A brief history about how a colorful bird morphed into a wizard.

 

... Or something like that.

 

 

 

 

How Merlin Got Here

Back in late 1993 a small group of people gathered in a living room to hatch a bird. A toucan to be exact. Toucan Studios began life as a company devoted to bringing quality video production to smaller companies. For every HP or IBM spending $40,000 on 5 minute videos to play at employee meetings or at tradeshows, there were hundreds of companies needing quality video productions, but at only 10-20% of that budget.

We produced several 3-10 minute videos in our first 3 months in business. Unfortunately, one company (the 10-minute video) went bankrupt days after we delivered the video and their owner disappeared. Scratch 45% of our earning for that quarter!

Soon, companies like Apple Computer called asking if we could create interactive products to be delivered on CDs. Sure! No problem. One of us had produced about 30 interactive CDs in the previous 3 years. Apple also wanted to put QuickTime video on these CDs, but in a window size that was about twice the standard at the time and at a smoother frame rate than 8-10 fps.

Sure. No problem! All we had to do was to rewrite some of the basic player software... figure out how to best process the video to that larger size, and then make sure it ran on all color-capable Macintosh computers.

Within the year, Apple came back asking us to produce full-screen videos playing at 30 frames per second (about 4 times larger than standard QuickTime playback at about twice the normal frame rate!) Oh... and it needed to be installed on three brand new Macintosh computers being introduced at a big event in New York in 8 days. Sure. No problem! Just had to beg, borrow and steal prototype video cards capable of that kind of playback from one vendor, create the self-running, looping video in three different versions, get large hard disk drives that were never meant to be installed in those computers and install them, digitize the video and get it onto the hard drives and get the set of them packed up and out the door for overnight delivery. At least our work got pictured on the cover of Newsweek along with John Sculley.

That was followed by creating several CDs that were shipped with the first 3 million or so Power Macintosh computers, the creation of a paced, 4-room exhibit at Walt Disney's EPCOT and many other projects for high-visibility clients.

In 1995 we were approached by a major database company, Baan, to create their first US website (Baan is a company located in The Netherlands). Could we create a 150-page+ website? Sure. No problem! All we needed to do there was to learn how to hand code HTML in under 2 days and to start. Heck... we really hadn't had our own website up for more than a week or so when that call came in.

1996 saw one of our partners leaving the company and moving north. With his departure came the decision to become a corporation with a new name (a whole other story). After months of agonizing, we decided on Merlin Media, Inc.

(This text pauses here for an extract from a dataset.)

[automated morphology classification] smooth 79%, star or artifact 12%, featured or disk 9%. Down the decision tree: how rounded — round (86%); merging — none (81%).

And so it goes and goes. Our attitude of "sure... no problem" carries through into everything we take on. Practically every major project breaks some new ground. Pushes the envelope of a particular development tool. Needs to run on so many disparate platforms and versions of software that most companies would just say "no!"

But, that isn't Merlin Media.

From our early days of putting a 12-screen self-paced slideshow with 3 minutes of music on a floppy disc up to one recent project that has us placing hundreds and hundreds of narrated screens with hours of audio and dozens of video segments, all in three languages onto standard DVDs plus including several interactive tests... Merlin Media can do. No problem!